In '09, my hazy feelings were made clear by the release of the Wii Motionplus controller attachment. It broke my heart and made me feel so betrayed that - looking back on it now - it may have been an overreaction. Still, it pissed me off to no end. This idea, so pure and so amazing, the future of fucking gaming...needed an extra thing on the end of it to make it 'work better' - like it should have worked in the first place? At this stage, the Wii hadn't been used for a little over four months, I was at my wits end with it, and I had finally started buying some 360 games, and some for PC, to sate my need for entertainment.

...Ok, so maybe I was going through  pretty shitty time too, and this betrayal was some sort of hate-anchor I could cling on to so that I wouldn't go crazy, but given the feelings I had at the time, and the life spent defending Nintendo; shielding them from any and all criticism...to feel left out in the rain while they dined on fine foods, drank the most decadent of wine and laughed at the misfortunes of their loyal fanbase they had refused to invite in, as their cool, new friends; the casual market chuckled and threw money at them for entertainment, dug into my heart like a fucking knife.

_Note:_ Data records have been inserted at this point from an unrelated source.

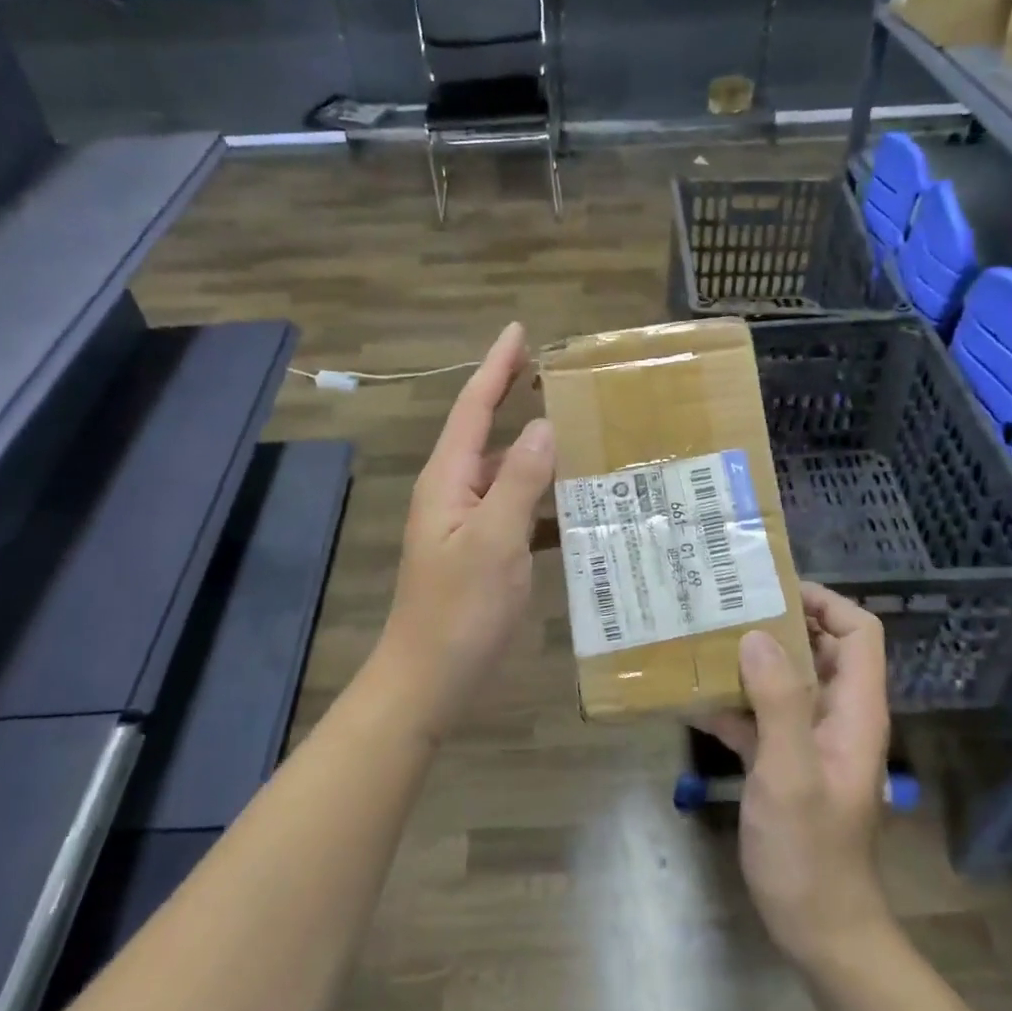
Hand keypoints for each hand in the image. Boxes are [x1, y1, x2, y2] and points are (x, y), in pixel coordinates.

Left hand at [378, 322, 554, 739]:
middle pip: (487, 432)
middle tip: (555, 373)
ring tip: (581, 429)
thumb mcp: (494, 540)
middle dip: (514, 397)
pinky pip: (518, 509)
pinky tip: (578, 502)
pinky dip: (544, 499)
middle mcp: (454, 492)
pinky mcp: (484, 551)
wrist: (430, 679)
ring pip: (507, 472)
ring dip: (537, 450)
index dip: (496, 367)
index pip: (473, 408)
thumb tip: (545, 425)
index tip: (519, 331)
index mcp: (447, 479)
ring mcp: (468, 524)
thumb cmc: (459, 610)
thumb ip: (519, 480)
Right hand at [696, 583, 893, 966]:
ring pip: (786, 680)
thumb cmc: (810, 852)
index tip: (774, 592)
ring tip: (703, 638)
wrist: (819, 930)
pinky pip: (761, 715)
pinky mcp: (785, 761)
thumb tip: (759, 637)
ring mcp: (810, 739)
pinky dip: (733, 702)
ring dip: (750, 660)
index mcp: (854, 711)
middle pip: (819, 649)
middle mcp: (837, 716)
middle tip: (727, 607)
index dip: (825, 604)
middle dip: (778, 624)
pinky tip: (690, 698)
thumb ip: (779, 703)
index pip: (859, 634)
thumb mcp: (790, 773)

Other than The Last Story, a game by Mistwalker who I support as best I can, given that Lost Odyssey is possibly the best game I've played this generation, my Wii hasn't been touched - yet again, left to collect dust next to the original Xbox. It was on that day that I realised: Nintendo didn't care about me. Or anyone that wasn't buying into their ploys to make money. Metroid Prime Hunters, the game that had a fucking demo on the DS, came out a little over a year following the DS' release. TWEWY was never stocked in my local stores, was too expensive online, and forced me to seek out a friends copy. It still remains a damn fine title, but one that holds a bittersweet place in my heart. Xenoblade Chronicles wasn't stocked anywhere I could easily get to, or buy for a humane price. Skyward Sword...I never touched it, Motionplus support was a deal-breaker, for myself and many of my friends, who were die-hard Zelda fans. Murumasa: The Demon Blade? Couldn't find it. For all intents and purposes, Nintendo has abandoned their consoles for get-rich-quick games like Wii-Fit, or Rayman Raving Rabbids games, Mario Galaxy or Mario Party...I hadn't a hope of collecting games that I really wanted anymore, because Nintendo had seen fit to wipe the table clear of any interests I may have had, forcing me to look at them in a light that made them seem ugly, petty and wrong.

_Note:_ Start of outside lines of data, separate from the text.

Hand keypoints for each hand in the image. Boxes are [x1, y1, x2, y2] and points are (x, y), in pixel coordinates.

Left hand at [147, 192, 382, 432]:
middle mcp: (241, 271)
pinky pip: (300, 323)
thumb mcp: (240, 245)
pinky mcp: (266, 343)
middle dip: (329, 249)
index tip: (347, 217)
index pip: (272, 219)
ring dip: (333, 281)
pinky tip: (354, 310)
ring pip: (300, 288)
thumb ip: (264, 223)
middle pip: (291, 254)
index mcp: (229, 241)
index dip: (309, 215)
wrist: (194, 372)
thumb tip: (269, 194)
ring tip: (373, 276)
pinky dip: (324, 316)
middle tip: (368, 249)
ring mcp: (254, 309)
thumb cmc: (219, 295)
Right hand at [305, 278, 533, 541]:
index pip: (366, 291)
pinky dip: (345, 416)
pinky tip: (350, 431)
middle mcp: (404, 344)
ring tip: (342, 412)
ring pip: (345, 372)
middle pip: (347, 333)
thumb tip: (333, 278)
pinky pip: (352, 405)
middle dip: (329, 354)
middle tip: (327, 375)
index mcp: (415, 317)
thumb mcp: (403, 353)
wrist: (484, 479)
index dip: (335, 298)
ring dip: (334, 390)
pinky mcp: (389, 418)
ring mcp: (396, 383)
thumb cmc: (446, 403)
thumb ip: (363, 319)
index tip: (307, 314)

The Nintendo that I had grown up with, had aided my creativity and my imagination, the Nintendo that had given me hope for the future of games, that they were going to be leading the pack in terms of innovation and fun...have produced two consoles that will only ever sell well if they drop their prices. Times are tougher now than they were back then. We're all feeling the pinch...I just know that no Nintendo console of this generation will enter my home, today, or in the future, unless I see something, anything, that gives me hope in their vision again.

What Have I Learned?

I can't think of a good way to collect all of my thoughts and conclude with some insightful, optimistic message that might lead to a brighter future. I cannot. This is, seemingly, an irreparable situation, there are no happy endings here...perhaps it can be put down to a learning experience, and insofar as I take that train of thought, there was some point to this. The Wii and DS treatment don't erase the past and all the good times I've ever had...but they feel, in a way, tainted. Who knows, maybe one day there'll be an olive branch extended to bring me back into the fold, but until then, this just seems like a situation that became wrong for me, relationships are, after all, two-way streets, and if it's not right for one, it sure as hell shouldn't be right for the other.